The idea of a general in political office is generally scary. The idea of a general, whose last command before retirement was over some 30,000 soldiers in the Luftwaffe, becoming village mayor is odd. But Jertz seems to like the job. And so, at the tender age of 74, he is standing for a full term.

At one point in his career, he was spokesperson for the NATO forces in the Kosovo war. He has also written a book on military propaganda, published various articles on PR for the forces, and edited a handbook on security communication. So one must really wonder what has gotten into him lately.

This is awkward on many levels

First, there is the awkward “Jertz”/Herz rhyme: the name apparently qualifies the man to be a mayor with a heart. While this is reassuring from a Buffy-centric point of view (we most certainly don’t want a demon/vampire running the show), it is also straight from the advert-for-the-local-butcher-with-no-budget playbook.

Second, there is the “Pro-Oppenheim” pledge. In Germany, for the last twenty years or so, the “Pro-” suffix has been used exclusively by right-wing extremist parties and groups. PRO DM, Pro-Germany, Pro-Cologne, Pro-Chemnitz – you name it. It probably takes a somewhat nerdy complexion to spot this, so I assume this was not intentional but just unfortunate. Very much so.

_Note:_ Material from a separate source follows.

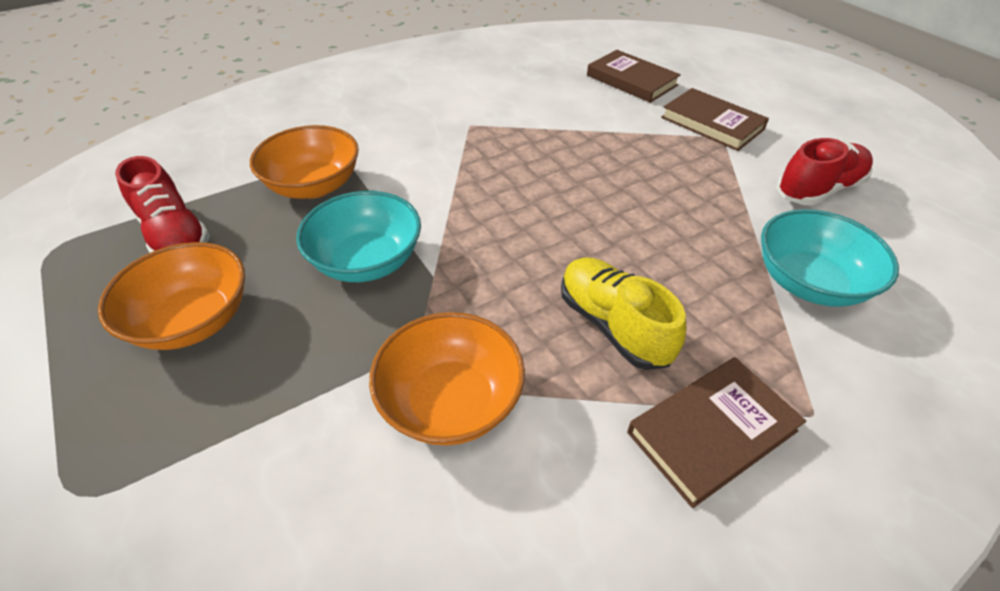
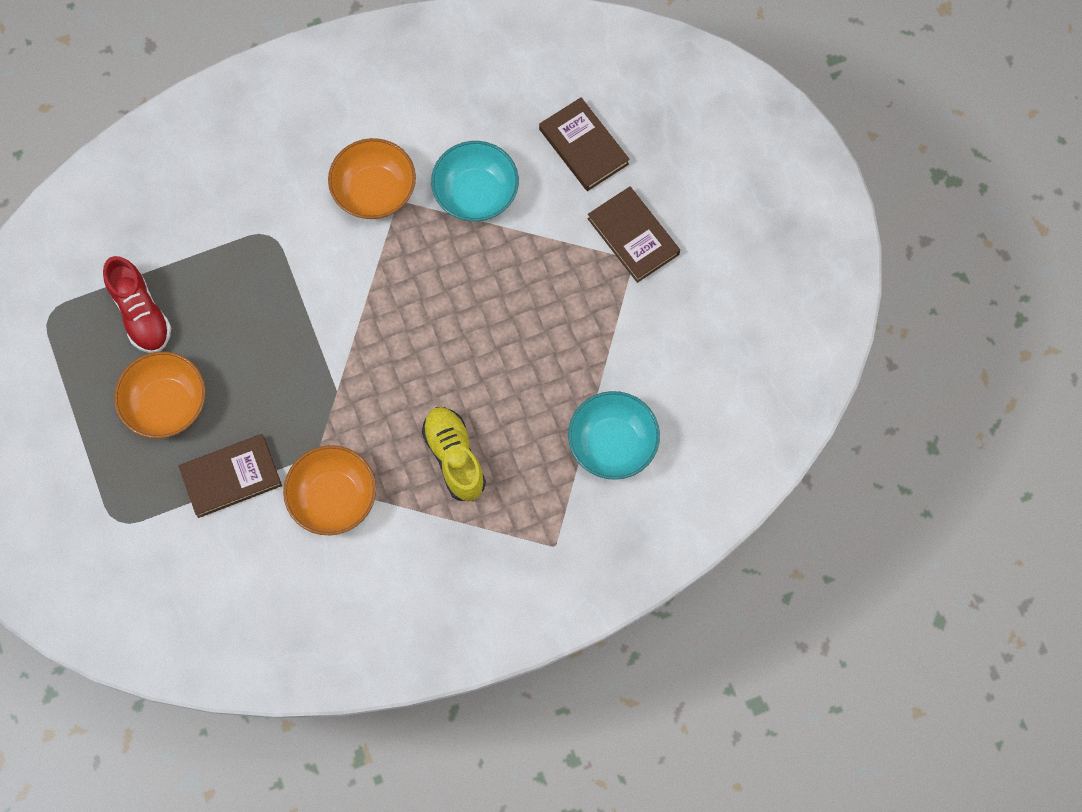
camera: 10 degrees right, 25 degrees up
(314, 186) = (249, 269): orange bowl -> orange bowl (374, 191)
(367, 261) = (289, 367): turquoise bowl -> turquoise bowl (476, 194)
(711, 431) = (487, 545): brown book -> brown book (231, 477)
(818, 190) = (680, 346): red shoe -> none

And third, don’t use a cut-out. It is certainly eye-catching, yet for all the wrong reasons. This is not the 1980s. You are not Donald Trump. But if you think you absolutely have to, in this populist time and age, don’t ever hang a cut-out of a politician from a lamppost or tree, even if it is your own likeness. It looks bad enough as it is. And with a single determined twist, the friendly neighbourhood vandal can and will turn you into Mussolini. So: Please. Just. Don’t.